- Zoom has turned on password protection by default.
- This has been done to stop "zoom-bombing" incidents.
- Even FBI has cautioned Zoom users on this.
While password protection has been available for new video meetings, quick meetings, and the meetings that are accessed using an ID, but Zoom is now enabling passwords for the meetings that were scheduled before. Zoom will also require the admin of a video meeting to accept an incoming request from the waitlist. The host can choose to either accept requests individually or all at once. This will allow the admin to verify if the new participant is identified and is not some stranger who would intrude into a meeting unwantedly.
There have been cases in the past, as pointed by the US FBI, wherein strangers have joined in an existing Zoom video meeting and shown inappropriate things, such as a swastika symbol and pornographic content. Security analysts have also warned that these incidents of zoom-bombing could also be used by malicious actors to steal private information from the video chats between colleagues of a company. Zoom's user base includes major companies, including SpaceX and NASA that recently stopped using the video conferencing app over security concerns.
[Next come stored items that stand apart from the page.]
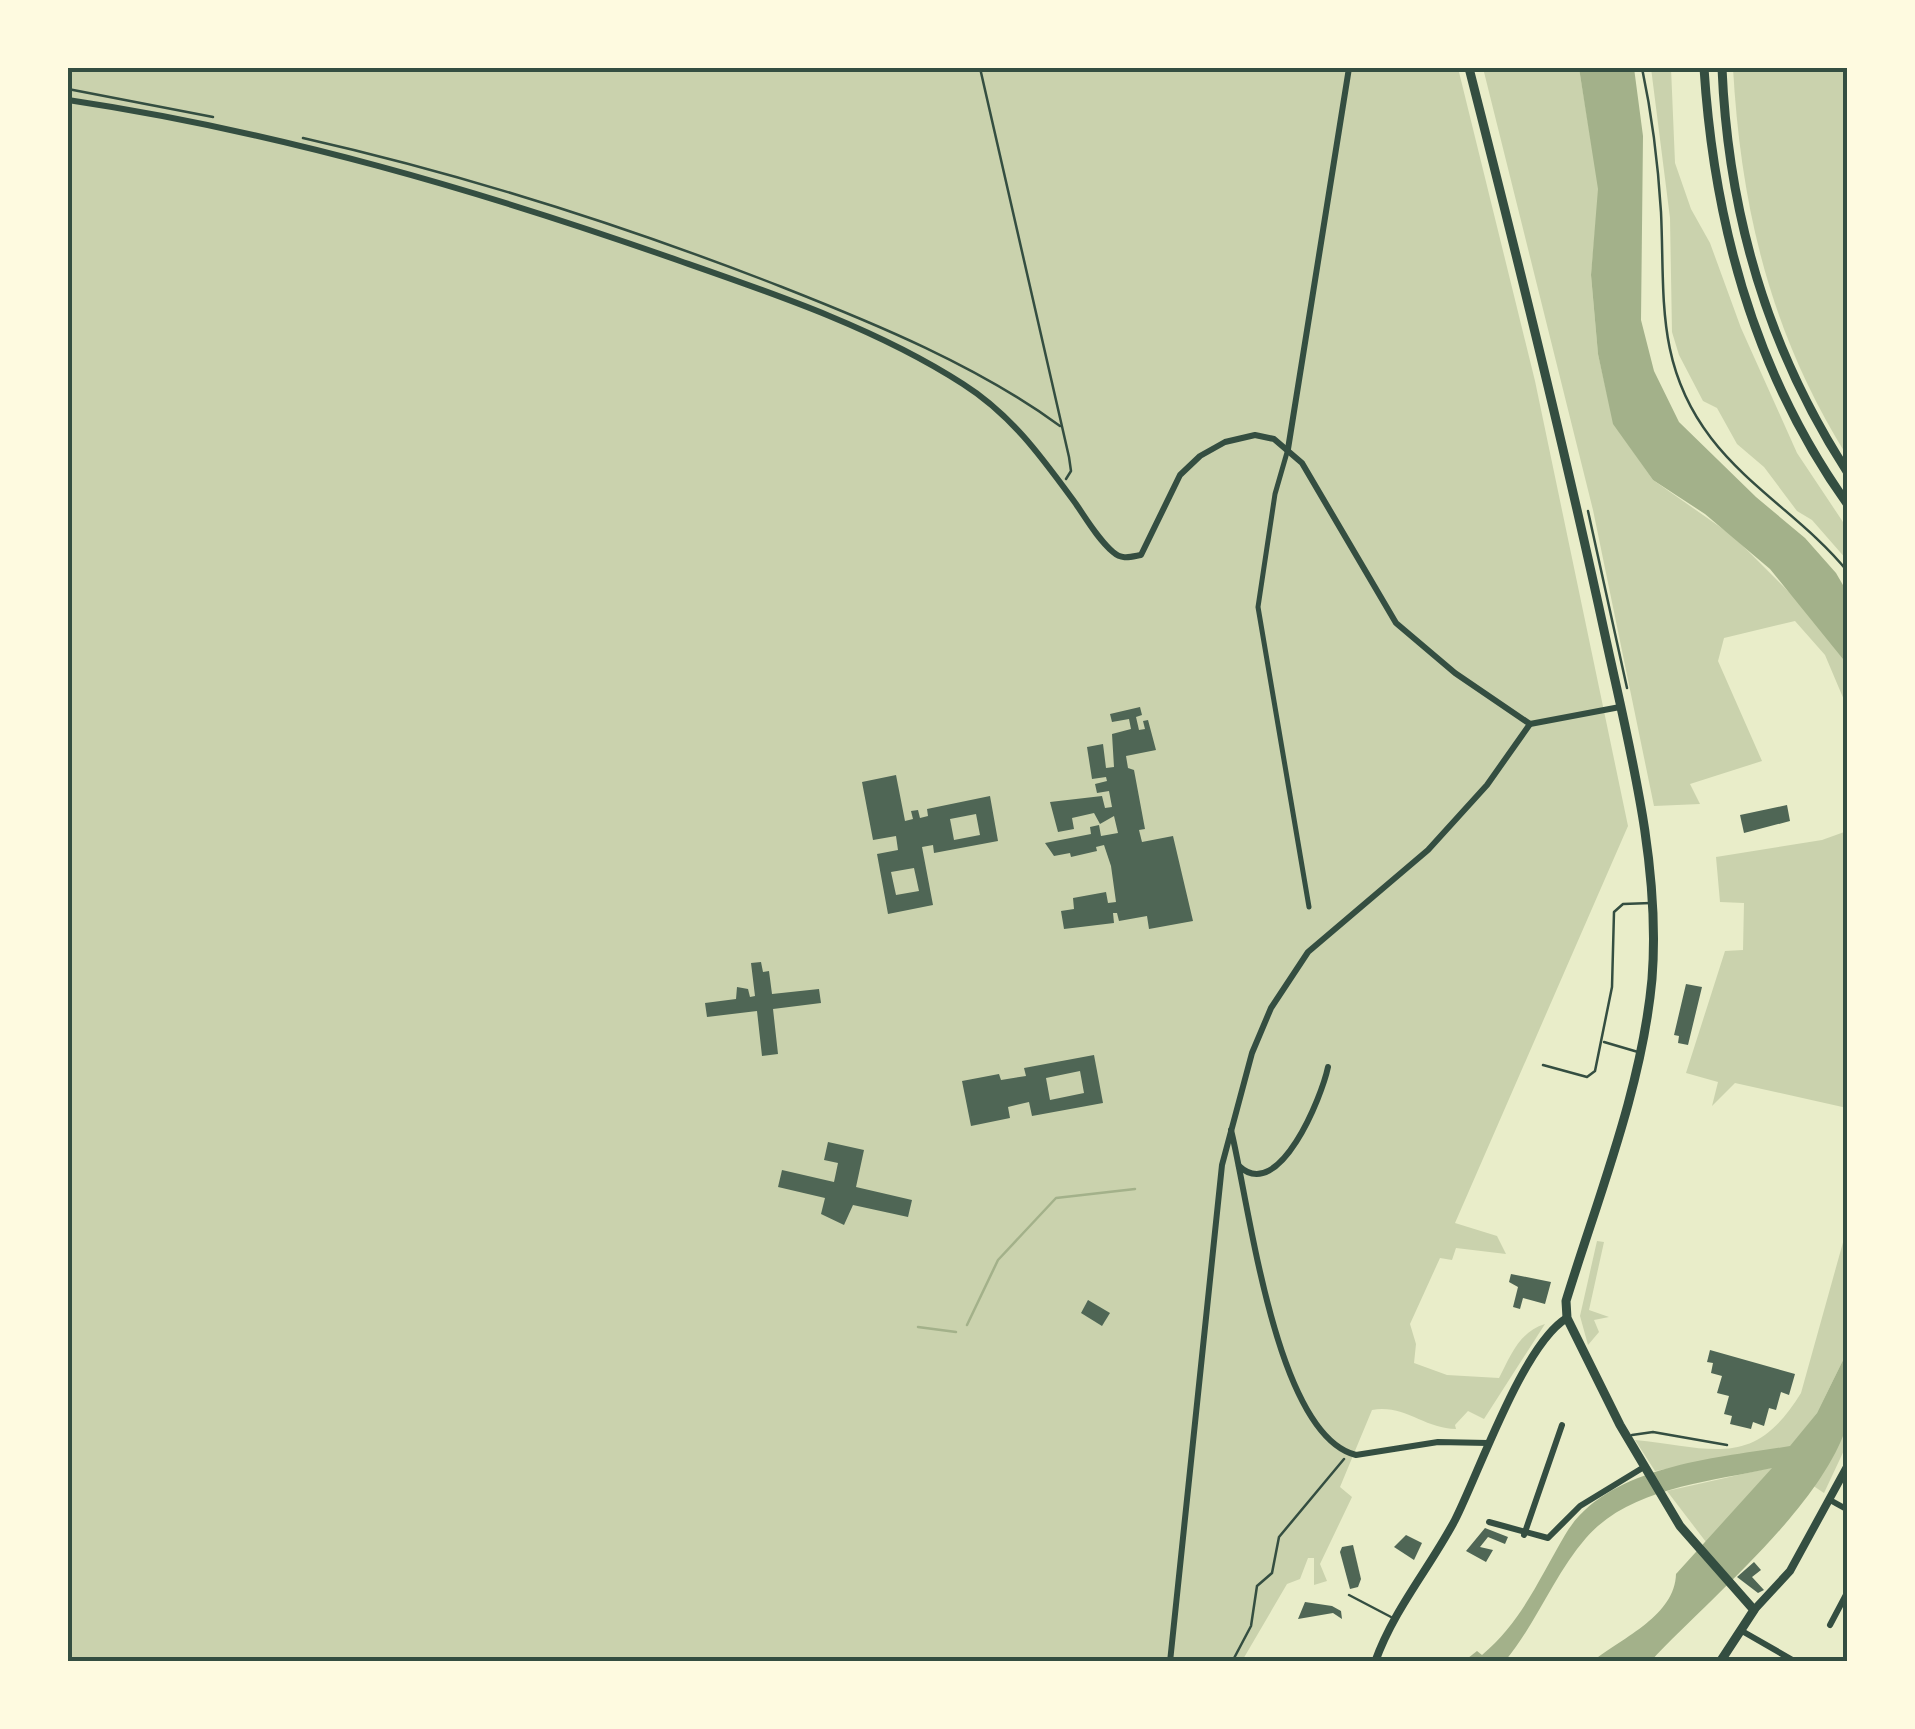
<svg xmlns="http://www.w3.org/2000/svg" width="1915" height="1729" font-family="'IBM Plex Sans',sans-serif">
  <rect width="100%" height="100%" fill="#e9edc9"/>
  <g fill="#cad2ad">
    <path d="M68 68H1458L1535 381 1628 826 1455 1223 1497 1236 1506 1254 1456 1248 1452 1260 1440 1258 1410 1324 1416 1344 1414 1363 1447 1375 1499 1378C1511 1355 1519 1332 1545 1324L1484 1419 1468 1411 1455 1425 1456 1429C1425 1429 1404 1404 1372 1410L1340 1487 1352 1497 1320 1564 1327 1581 1314 1585V1558H1308L1300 1579 1287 1584 1242 1661H68Z"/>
    <polygon points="1483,68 1579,68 1599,189 1591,275 1598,354 1614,424 1653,480 1733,536 1805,608 1847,664 1847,707 1825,655 1795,621 1724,638 1718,661 1762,761 1690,784 1700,804 1654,806 1593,510"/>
    <polygon points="1651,68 1671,68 1675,163 1691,209 1710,243 1741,328 1797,453 1847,528 1847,560 1812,520 1797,511 1764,467 1737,444 1717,408 1703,401 1679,355 1672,332 1670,218"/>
    <path d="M1733 68H1847V456C1771 334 1741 210 1733 68Z"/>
    <polygon points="1847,831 1847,1108 1735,1083 1712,1106 1718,1082 1686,1073 1725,951 1743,950 1744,903 1720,902 1716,857 1822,840"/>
    <path d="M1847 1228V1352L1817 1413 1790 1447 1655 1471 1635 1440C1713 1448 1754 1470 1801 1393Z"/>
    <polygon points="1597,1241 1604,1242 1589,1310 1609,1317 1594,1320 1599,1332 1588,1345 1580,1316"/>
    <polygon points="1847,1425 1847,1444 1824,1493 1812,1485"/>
    <polygon points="1774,1467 1706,1542 1667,1491"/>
  </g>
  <g fill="#a3b18a">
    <polygon points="1579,68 1634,68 1643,136 1641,320 1654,371 1679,422 1756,497 1805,538 1836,573 1847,592 1847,664 1770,569 1705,514 1653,480 1613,424 1598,354 1591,275 1598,189"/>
    <path d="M1847 1352C1847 1374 1853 1407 1846 1428 1818 1510 1710 1598 1651 1661H1593C1624 1637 1675 1615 1676 1574L1772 1468C1711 1482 1630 1487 1586 1538 1554 1575 1536 1624 1505 1661L1463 1662 1477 1651 1482 1655C1522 1621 1539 1579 1565 1535 1606 1465 1719 1458 1790 1446L1817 1413Z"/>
  </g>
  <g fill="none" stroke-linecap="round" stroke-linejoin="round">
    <g stroke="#a3b18a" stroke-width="2.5">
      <polyline points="967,1325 998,1260 1056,1198 1135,1189"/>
      <polyline points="918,1327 956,1332"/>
    </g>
  </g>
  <g fill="#4f6655" fill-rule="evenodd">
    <polygon points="1140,707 1142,715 1136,717 1139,730 1145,729 1143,721 1148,720 1156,750 1126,756 1128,768 1134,770 1145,829 1139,830 1142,842 1173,836 1193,921 1149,929 1147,916 1119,921 1117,913 1113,913 1114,923 1064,929 1061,911 1074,909 1073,898 1106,892 1108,903 1116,902 1111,866 1104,845 1096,847 1097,851 1071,857 1070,853 1054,856 1045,843 1091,834 1090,827 1099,825 1101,836 1118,833 1114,816 1100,824 1094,813 1072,818 1074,829 1058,832 1050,802 1102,796 1105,808 1112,807 1109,791 1097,793 1095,784 1107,781 1106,777 1092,779 1087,747 1103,744 1106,768 1114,767 1112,734 1131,729 1129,719 1112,722 1110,714"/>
    <path d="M896 775 905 821 913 819 911 811 918 810 920 818 928 816 927 809 990 796 998 841 934 853 933 845 922 847 933 905 888 914 877 854 898 850 896 836 873 840 862 782ZM976 814 980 835 954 840 950 819ZM914 868 919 891 896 895 891 872Z"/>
    <polygon points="1787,805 1790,821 1744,833 1740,815"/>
    <polygon points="761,962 763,972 769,971 772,994 819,989 821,1003 773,1009 778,1054 762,1056 757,1011 707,1017 705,1003 736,999 737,987 748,989 750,997 755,996 751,963"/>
    <polygon points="1686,984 1702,987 1688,1045 1678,1043 1679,1036 1674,1035"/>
    <path d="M1094 1055 1103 1103 1032 1116 1029 1102 1008 1107 1010 1118 971 1126 962 1081 999 1074 1001 1080 1026 1076 1024 1068ZM1080 1071 1084 1093 1050 1100 1046 1078Z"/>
    <polygon points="828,1142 864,1150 856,1187 912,1200 908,1217 853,1205 844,1225 821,1214 825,1198 778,1187 782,1170 834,1182 838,1163 824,1160"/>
    <polygon points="1511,1274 1551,1282 1545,1304 1523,1298 1520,1309 1513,1307 1518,1287 1509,1282"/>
    <polygon points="1088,1300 1110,1313 1102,1326 1081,1313"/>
    <polygon points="1710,1350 1795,1374 1789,1395 1781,1392 1776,1410 1769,1408 1764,1426 1753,1422 1751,1429 1730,1424 1732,1416 1724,1414 1729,1396 1717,1393 1722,1376 1711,1373 1713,1363 1707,1362"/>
    <polygon points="1485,1528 1508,1537 1505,1544 1488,1537 1480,1547 1493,1550 1486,1562 1466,1551"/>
    <polygon points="1406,1535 1422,1543 1414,1560 1394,1547"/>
    <polygon points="1353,1545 1361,1579 1358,1587 1350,1589 1340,1552 1342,1547"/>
    <polygon points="1754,1562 1761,1570 1752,1577 1764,1590 1758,1593 1737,1577"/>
    <polygon points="1305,1602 1332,1606 1341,1611 1342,1619 1333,1613 1298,1619"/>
  </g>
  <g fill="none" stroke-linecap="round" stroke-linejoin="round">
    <g stroke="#344e41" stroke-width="2.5">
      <polyline points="980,68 1069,457 1071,471 1066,479"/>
      <path d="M1642 68C1652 115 1658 163 1661 212 1665 296 1655 365 1711 438 1750 489 1808 522 1848 572"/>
      <polyline points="68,89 213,117"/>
      <path d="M303 138C466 175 626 226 782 287 876 324 978 366 1060 426"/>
      <polyline points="1588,511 1627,688"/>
      <polyline points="1232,1662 1251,1626 1257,1586 1272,1573 1279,1537 1344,1459"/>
    </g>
    <g stroke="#344e41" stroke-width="2.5">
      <polyline points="1604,1042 1638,1052"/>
      <polyline points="1543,1065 1587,1077 1595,1071 1612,987 1614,912 1623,904 1651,903"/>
      <polyline points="1632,1435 1653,1432 1727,1445"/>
      <polyline points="1349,1595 1391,1617"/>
    </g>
    <polyline stroke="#344e41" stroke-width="5" points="1288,449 1275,494 1258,607 1309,907"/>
    <g stroke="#344e41" stroke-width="6">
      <path d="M68 100C276 131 482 191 680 261 775 294 878 329 963 384 1012 415 1043 459 1076 504 1087 520 1098 539 1113 552 1122 560 1130 557 1141 555L1180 475 1200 456 1225 442 1255 435 1274 439 1302 463 1396 623 1455 673 1530 724"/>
      <polyline points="1288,449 1349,68"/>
      <polyline points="1530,724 1620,707"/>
      <path d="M1231 1130C1249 1201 1275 1435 1356 1455L1438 1442 1488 1443"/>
      <path d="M1239 1166C1279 1204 1322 1096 1328 1067"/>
      <polyline points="1830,1500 1848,1510"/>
      <polyline points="1489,1522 1548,1538 1580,1506 1644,1467"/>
      <polyline points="1524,1535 1562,1425"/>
      <polyline points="1830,1625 1848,1591"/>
      <polyline points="1742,1631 1796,1662"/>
      <polyline points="1170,1662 1222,1165 1252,1053 1271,1008 1308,952 1428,850 1487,785 1530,724"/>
    </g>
    <g stroke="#344e41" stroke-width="8">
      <polyline points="1754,1610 1790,1571 1848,1465"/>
      <path d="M1375 1662C1394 1609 1429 1569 1455 1520 1479 1473 1523 1344 1567 1318"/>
    </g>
    <g stroke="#344e41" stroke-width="9">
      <path d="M1469 68C1517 256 1564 445 1605 635 1629 746 1661 865 1652 979 1642 1088 1598 1197 1566 1301L1567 1318 1620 1425 1680 1526 1754 1610 1720 1662"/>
      <path d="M1704 68C1714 225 1755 375 1848 505"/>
      <path d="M1722 68C1728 213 1768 350 1848 473"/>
    </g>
  </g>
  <rect width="1915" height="1729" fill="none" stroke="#fefae0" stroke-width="140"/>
  <rect x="70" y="70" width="1775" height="1589" fill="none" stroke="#344e41" stroke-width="4"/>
</svg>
Zoom has seen phenomenal growth in its usage, thanks to the lockdown and quarantines imposed by several governments across the world. As a large chunk of the workforce works from home, Zoom has emerged as an essential platform for remote collaboration between teammates. The growing adoption has also caused what is being called "zoom-bombing", which essentially means the hijack of video meetings for nefarious purposes. US agency FBI has even warned the pranksters and hackers for legal proceedings against them for zoom-bombing.